Aim of the exercise:
Set down all the lines below, each one exactly as shown.

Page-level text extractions
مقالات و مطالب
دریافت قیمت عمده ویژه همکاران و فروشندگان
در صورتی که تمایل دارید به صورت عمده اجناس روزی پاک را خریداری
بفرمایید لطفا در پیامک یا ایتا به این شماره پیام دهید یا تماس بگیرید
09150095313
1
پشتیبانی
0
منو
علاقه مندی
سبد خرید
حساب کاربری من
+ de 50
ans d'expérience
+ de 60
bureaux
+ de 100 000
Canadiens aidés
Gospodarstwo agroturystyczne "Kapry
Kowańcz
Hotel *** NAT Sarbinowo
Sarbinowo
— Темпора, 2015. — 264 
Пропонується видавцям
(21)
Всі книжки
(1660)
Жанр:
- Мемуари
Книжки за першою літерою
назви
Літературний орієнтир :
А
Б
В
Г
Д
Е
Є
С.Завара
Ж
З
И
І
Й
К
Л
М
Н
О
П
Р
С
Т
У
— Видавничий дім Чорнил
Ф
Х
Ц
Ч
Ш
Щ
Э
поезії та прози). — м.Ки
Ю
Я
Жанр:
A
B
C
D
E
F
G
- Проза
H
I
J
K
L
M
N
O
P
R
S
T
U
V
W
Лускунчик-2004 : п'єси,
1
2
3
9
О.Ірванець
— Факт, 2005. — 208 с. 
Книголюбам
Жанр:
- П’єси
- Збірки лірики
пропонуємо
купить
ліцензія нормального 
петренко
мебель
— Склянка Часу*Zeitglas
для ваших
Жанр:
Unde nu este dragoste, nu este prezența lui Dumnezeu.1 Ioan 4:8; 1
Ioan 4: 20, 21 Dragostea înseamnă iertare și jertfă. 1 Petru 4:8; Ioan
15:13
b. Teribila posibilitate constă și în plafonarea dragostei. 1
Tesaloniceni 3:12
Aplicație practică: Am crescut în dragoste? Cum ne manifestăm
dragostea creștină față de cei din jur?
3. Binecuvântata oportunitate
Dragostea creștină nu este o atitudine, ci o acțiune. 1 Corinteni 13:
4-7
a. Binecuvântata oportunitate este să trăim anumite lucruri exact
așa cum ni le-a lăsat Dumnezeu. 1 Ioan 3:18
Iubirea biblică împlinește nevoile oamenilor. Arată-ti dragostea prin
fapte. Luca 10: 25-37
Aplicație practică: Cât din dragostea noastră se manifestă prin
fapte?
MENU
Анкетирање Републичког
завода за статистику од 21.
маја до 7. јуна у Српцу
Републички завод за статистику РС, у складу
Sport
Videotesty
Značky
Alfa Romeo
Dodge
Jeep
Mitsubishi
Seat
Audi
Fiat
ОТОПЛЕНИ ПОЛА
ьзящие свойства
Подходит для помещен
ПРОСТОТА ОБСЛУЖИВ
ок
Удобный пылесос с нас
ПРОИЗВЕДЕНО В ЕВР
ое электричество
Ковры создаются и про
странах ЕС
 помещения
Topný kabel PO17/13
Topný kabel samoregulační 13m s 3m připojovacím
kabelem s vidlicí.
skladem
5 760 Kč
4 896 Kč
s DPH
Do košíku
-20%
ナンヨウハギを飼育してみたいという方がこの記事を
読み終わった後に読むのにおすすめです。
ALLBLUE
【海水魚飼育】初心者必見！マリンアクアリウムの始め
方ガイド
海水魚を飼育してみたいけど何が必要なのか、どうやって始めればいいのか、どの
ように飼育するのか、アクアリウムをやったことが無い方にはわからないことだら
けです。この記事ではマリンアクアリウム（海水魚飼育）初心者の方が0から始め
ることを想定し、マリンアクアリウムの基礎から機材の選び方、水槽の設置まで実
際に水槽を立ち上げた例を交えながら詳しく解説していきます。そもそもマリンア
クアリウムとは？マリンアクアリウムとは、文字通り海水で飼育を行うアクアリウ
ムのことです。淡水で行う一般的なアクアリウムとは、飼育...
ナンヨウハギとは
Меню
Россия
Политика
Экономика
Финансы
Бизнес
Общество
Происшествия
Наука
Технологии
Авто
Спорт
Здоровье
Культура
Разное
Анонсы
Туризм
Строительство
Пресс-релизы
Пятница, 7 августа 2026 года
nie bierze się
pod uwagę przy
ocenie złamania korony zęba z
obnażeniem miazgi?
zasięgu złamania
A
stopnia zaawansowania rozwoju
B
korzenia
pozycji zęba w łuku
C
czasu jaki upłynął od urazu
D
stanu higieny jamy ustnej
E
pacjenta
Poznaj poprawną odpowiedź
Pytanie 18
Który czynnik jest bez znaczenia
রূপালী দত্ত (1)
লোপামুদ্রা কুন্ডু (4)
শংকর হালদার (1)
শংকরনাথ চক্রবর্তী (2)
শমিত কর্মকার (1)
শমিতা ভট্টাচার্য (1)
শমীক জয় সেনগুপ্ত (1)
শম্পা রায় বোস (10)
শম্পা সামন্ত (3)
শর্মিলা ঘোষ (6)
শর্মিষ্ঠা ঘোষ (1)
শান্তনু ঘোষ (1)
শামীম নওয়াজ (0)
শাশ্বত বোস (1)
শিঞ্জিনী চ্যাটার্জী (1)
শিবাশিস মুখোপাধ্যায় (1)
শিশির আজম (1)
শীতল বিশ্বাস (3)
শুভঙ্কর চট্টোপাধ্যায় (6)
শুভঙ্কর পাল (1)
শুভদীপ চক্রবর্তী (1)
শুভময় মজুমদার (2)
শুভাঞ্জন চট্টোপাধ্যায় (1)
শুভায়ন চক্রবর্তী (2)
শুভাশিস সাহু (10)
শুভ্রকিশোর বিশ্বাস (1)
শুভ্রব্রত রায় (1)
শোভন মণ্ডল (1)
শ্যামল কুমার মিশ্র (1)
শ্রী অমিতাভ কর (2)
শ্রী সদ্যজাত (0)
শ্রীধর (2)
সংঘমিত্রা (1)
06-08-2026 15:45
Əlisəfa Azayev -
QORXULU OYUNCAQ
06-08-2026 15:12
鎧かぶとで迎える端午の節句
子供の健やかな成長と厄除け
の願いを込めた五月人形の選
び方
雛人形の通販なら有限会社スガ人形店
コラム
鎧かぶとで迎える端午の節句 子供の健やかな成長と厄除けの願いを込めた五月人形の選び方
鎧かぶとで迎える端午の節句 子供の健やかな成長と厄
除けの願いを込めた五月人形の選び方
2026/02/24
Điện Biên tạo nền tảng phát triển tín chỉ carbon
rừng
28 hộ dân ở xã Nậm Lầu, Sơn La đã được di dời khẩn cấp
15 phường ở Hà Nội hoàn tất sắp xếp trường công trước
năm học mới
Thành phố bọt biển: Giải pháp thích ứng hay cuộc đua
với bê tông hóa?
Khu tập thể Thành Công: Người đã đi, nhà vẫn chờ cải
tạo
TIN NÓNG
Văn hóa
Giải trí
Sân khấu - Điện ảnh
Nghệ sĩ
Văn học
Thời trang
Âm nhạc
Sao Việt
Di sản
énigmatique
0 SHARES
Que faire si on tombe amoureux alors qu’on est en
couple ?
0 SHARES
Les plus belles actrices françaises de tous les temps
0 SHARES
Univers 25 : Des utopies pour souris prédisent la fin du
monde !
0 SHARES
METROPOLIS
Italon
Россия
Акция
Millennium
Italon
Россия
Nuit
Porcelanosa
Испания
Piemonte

Output for this task:
مقالات و مطالب
دریافت قیمت عمده ویژه همکاران و فروشندگان
در صورتی که تمایل دارید به صورت عمده اجناس روزی پاک را خریداری
بفرمایید لطفا در پیامک یا ایتا به این شماره پیام دهید یا تماس بگیرید
09150095313
1
پشتیبانی
0
منو
علاقه مندی
سبد خرید
حساب کاربری من
+ de 50
ans d'expérience
+ de 60
bureaux
+ de 100 000
Canadiens aidés
Gospodarstwo agroturystyczne "Kapry
Kowańcz
Hotel *** NAT Sarbinowo
Sarbinowo
— Темпора, 2015. — 264 
Пропонується видавцям
(21)
Всі книжки
(1660)
Жанр:
- Мемуари
Книжки за першою літерою
назви
Літературний орієнтир :
А
Б
В
Г
Д
Е
Є
С.Завара
Ж
З
И
І
Й
К
Л
М
Н
О
П
Р
С
Т
У
— Видавничий дім Чорнил
Ф
Х
Ц
Ч
Ш
Щ
Э
поезії та прози). — м.Ки
Ю
Я
Жанр:
A
B
C
D
E
F
G
- Проза
H
I
J
K
L
M
N
O
P
R
S
T
U
V
W
Лускунчик-2004 : п'єси,
1
2
3
9
О.Ірванець
— Факт, 2005. — 208 с. 
Книголюбам
Жанр:
- П’єси
- Збірки лірики
пропонуємо
купить
ліцензія нормального 
петренко
мебель
— Склянка Часу*Zeitglas
для ваших
Жанр:
Unde nu este dragoste, nu este prezența lui Dumnezeu.1 Ioan 4:8; 1
Ioan 4: 20, 21 Dragostea înseamnă iertare și jertfă. 1 Petru 4:8; Ioan
15:13
b. Teribila posibilitate constă și în plafonarea dragostei. 1
Tesaloniceni 3:12
Aplicație practică: Am crescut în dragoste? Cum ne manifestăm
dragostea creștină față de cei din jur?
3. Binecuvântata oportunitate
Dragostea creștină nu este o atitudine, ci o acțiune. 1 Corinteni 13:
4-7
a. Binecuvântata oportunitate este să trăim anumite lucruri exact
așa cum ni le-a lăsat Dumnezeu. 1 Ioan 3:18
Iubirea biblică împlinește nevoile oamenilor. Arată-ti dragostea prin
fapte. Luca 10: 25-37
Aplicație practică: Cât din dragostea noastră se manifestă prin
fapte?
MENU
Анкетирање Републичког
завода за статистику од 21.
маја до 7. јуна у Српцу
Републички завод за статистику РС, у складу
Sport
Videotesty
Značky
Alfa Romeo
Dodge
Jeep
Mitsubishi
Seat
Audi
Fiat
ОТОПЛЕНИ ПОЛА
ьзящие свойства
Подходит для помещен
ПРОСТОТА ОБСЛУЖИВ
ок
Удобный пылесос с нас
ПРОИЗВЕДЕНО В ЕВР
ое электричество
Ковры создаются и про
странах ЕС
 помещения
Topný kabel PO17/13
Topný kabel samoregulační 13m s 3m připojovacím
kabelem s vidlicí.
skladem
5 760 Kč
4 896 Kč
s DPH
Do košíku
-20%
ナンヨウハギを飼育してみたいという方がこの記事を
読み終わった後に読むのにおすすめです。
ALLBLUE
【海水魚飼育】初心者必見！マリンアクアリウムの始め
方ガイド
海水魚を飼育してみたいけど何が必要なのか、どうやって始めればいいのか、どの
ように飼育するのか、アクアリウムをやったことが無い方にはわからないことだら
けです。この記事ではマリンアクアリウム（海水魚飼育）初心者の方が0から始め
ることを想定し、マリンアクアリウムの基礎から機材の選び方、水槽の設置まで実
際に水槽を立ち上げた例を交えながら詳しく解説していきます。そもそもマリンア
クアリウムとは？マリンアクアリウムとは、文字通り海水で飼育を行うアクアリウ
ムのことです。淡水で行う一般的なアクアリウムとは、飼育...
ナンヨウハギとは
Меню
Россия
Политика
Экономика
Финансы
Бизнес
Общество
Происшествия
Наука
Технологии
Авто
Спорт
Здоровье
Культура
Разное
Анонсы
Туризм
Строительство
Пресс-релизы
Пятница, 7 августа 2026 года
nie bierze się
pod uwagę przy
ocenie złamania korony zęba z
obnażeniem miazgi?
zasięgu złamania
A
stopnia zaawansowania rozwoju
B
korzenia
pozycji zęba w łuku
C
czasu jaki upłynął od urazu
D
stanu higieny jamy ustnej
E
pacjenta
Poznaj poprawną odpowiedź
Pytanie 18
Który czynnik jest bez znaczenia
রূপালী দত্ত (1)
লোপামুদ্রা কুন্ডু (4)
শংকর হালদার (1)
শংকরনাথ চক্রবর্তী (2)
শমিত কর্মকার (1)
শমিতা ভট্টাচার্য (1)
শমীক জয় সেনগুপ্ত (1)
শম্পা রায় বোস (10)
শম্পা সামন্ত (3)
শর্মিলা ঘোষ (6)
শর্মিষ্ঠা ঘোষ (1)
শান্তনু ঘোষ (1)
শামীম নওয়াজ (0)
শাশ্বত বোস (1)
শিঞ্জিনী চ্যাটার্জী (1)
শিবাশিস মুখোপাধ্যায় (1)
শিশির আজম (1)
শীতল বিশ্বাস (3)
শুভঙ্কর চট্টোপাধ্যায় (6)
শুভঙ্কর পাল (1)
শুভদীপ চক্রবর্তী (1)
শুভময় মজুমদার (2)
শুভাঞ্জন চট্টোপাধ্যায় (1)
শুভায়ন চক্রবর্তী (2)
শুভাশিস সাহু (10)
শুভ্রকিশোর বিশ্বাস (1)
শুভ্রব্রত রায় (1)
শোভন মণ্ডল (1)
শ্যামল কুমার মিশ্র (1)
শ্রী অমিতাভ কর (2)
শ্রী সদ্যজাত (0)
শ্রীধর (2)
সংঘমিত্রা (1)
06-08-2026 15:45
Əlisəfa Azayev -
QORXULU OYUNCAQ
06-08-2026 15:12
鎧かぶとで迎える端午の節句
子供の健やかな成長と厄除け
の願いを込めた五月人形の選
び方
雛人形の通販なら有限会社スガ人形店
コラム
鎧かぶとで迎える端午の節句 子供の健やかな成長と厄除けの願いを込めた五月人形の選び方
鎧かぶとで迎える端午の節句 子供の健やかな成長と厄
除けの願いを込めた五月人形の選び方
2026/02/24
Điện Biên tạo nền tảng phát triển tín chỉ carbon
rừng
28 hộ dân ở xã Nậm Lầu, Sơn La đã được di dời khẩn cấp
15 phường ở Hà Nội hoàn tất sắp xếp trường công trước
năm học mới
Thành phố bọt biển: Giải pháp thích ứng hay cuộc đua
với bê tông hóa?
Khu tập thể Thành Công: Người đã đi, nhà vẫn chờ cải
tạo
TIN NÓNG
Văn hóa
Giải trí
Sân khấu - Điện ảnh
Nghệ sĩ
Văn học
Thời trang
Âm nhạc
Sao Việt
Di sản
énigmatique
0 SHARES
Que faire si on tombe amoureux alors qu’on est en
couple ?
0 SHARES
Les plus belles actrices françaises de tous les temps
0 SHARES
Univers 25 : Des utopies pour souris prédisent la fin du
monde !
0 SHARES
METROPOLIS
Italon
Россия
Акция
Millennium
Italon
Россия
Nuit
Porcelanosa
Испания
Piemonte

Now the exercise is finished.